REQUIREMENT 1:
List every periodical that the Kuttner biography below says Kuttner wrote for or helped edit.
REQUIREMENT 2:
In the Kuttner biography below, what university awarded Kuttner his Ph.D., and in what field?

GIVEN PASSAGE:
───
Kuttner was born in Queens, New York. He obtained a Ph.D. in zoology from the University of Connecticut. He was an initial director of the International Association for the Advancement of Ethnology and Eugenics and was contributor and associate editor to Charles Lee Smith's Truth Seeker.

Kuttner opposed miscegenation and believed it was "unnatural", only found amongst zoo animals. He described his own position as "scientific racism". He identified as a Nordicist and argued against racial equality. Kuttner stated that Negroes were racially inferior, they had failed to build and create civilization and they lacked intelligence. He testified in Congress to oppose school integration. Anthropologist Robert Sussman described Kuttner as a "lifelong neo-Nazi".

Kuttner collaborated on racial ideas about "biopolitics" with Eustace Mullins. He wrote for Roger Pearson's Northern World, the floundering The American Mercury and was an editor of the Mankind Quarterly. He edited the essay collection Race and Modern Science in response to the 1967 document Statement on Race and Racial Prejudice issued by UNESCO. Race and Modern Science was negatively reviewed by Sherwood Washburn, who described it as a "useful source book for racists. Anthropologists need not bother with it."

==Selected publications==
- Kuttner, Robert E. (ed.) Race and Modern Science. New York: Social Science Press, 1967.
───
RECORD EXCERPTS:

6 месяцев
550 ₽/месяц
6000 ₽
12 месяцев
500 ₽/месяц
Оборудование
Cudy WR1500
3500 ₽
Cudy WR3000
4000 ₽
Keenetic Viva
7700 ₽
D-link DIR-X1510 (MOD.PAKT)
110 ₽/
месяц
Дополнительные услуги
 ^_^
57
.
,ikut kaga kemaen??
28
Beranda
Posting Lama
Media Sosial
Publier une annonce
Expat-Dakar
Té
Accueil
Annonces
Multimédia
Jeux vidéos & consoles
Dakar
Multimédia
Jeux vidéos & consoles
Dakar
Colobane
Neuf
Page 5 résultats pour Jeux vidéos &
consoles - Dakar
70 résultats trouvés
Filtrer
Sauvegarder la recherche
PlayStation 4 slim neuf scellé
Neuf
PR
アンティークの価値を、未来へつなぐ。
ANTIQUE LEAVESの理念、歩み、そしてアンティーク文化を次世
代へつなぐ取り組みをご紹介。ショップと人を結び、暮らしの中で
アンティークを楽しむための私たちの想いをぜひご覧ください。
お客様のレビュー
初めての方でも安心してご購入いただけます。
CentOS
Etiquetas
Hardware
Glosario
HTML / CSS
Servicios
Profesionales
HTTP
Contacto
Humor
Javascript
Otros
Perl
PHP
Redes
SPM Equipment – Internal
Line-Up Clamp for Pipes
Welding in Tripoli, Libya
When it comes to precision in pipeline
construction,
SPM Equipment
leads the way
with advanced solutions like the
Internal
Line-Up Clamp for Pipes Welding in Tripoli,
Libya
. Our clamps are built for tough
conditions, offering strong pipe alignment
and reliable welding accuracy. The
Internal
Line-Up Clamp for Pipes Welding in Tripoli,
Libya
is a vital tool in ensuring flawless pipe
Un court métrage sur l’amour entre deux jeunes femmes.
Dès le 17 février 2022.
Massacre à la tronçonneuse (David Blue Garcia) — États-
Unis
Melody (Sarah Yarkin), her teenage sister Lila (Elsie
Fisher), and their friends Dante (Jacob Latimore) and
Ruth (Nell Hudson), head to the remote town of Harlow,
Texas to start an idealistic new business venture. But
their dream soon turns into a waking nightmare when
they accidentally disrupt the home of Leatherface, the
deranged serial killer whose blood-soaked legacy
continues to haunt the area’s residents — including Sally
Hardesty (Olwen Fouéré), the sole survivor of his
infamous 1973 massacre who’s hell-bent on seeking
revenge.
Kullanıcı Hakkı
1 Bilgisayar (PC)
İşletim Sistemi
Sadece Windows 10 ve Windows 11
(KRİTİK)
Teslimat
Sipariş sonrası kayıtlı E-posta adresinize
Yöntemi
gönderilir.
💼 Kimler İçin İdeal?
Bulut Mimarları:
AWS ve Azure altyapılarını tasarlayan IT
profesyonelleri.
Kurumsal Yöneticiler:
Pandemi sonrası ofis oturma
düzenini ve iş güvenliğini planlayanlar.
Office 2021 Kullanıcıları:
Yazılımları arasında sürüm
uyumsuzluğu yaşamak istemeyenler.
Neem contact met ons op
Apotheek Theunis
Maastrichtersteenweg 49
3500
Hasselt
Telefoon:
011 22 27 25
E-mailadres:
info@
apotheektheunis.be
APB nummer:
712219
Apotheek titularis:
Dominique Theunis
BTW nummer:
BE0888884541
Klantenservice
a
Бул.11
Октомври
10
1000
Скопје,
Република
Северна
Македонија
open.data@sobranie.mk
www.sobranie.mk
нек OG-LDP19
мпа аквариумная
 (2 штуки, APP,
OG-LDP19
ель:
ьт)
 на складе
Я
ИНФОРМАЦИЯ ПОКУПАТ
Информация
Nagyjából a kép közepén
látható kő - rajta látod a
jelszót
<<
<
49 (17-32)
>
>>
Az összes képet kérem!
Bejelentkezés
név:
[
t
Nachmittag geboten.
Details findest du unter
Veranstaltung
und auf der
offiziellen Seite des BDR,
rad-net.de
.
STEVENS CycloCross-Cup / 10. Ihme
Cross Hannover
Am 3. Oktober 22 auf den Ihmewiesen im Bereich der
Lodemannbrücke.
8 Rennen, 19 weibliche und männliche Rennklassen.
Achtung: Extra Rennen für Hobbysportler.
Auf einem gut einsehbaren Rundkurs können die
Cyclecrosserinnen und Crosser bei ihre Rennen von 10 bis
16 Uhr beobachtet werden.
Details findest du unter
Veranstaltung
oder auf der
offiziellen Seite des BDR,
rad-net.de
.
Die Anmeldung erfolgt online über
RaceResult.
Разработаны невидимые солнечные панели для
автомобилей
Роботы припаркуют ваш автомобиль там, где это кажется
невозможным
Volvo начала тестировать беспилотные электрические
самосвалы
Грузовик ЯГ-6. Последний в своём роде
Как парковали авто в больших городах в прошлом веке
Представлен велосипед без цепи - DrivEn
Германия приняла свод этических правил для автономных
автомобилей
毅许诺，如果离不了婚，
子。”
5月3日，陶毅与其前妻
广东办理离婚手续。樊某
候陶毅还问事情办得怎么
───
WRITTEN ANSWER 1:
- Truth Seeker
- Northern World
- The American Mercury
- Mankind Quarterly

WRITTEN ANSWER 2:
The University of Connecticut, in zoology.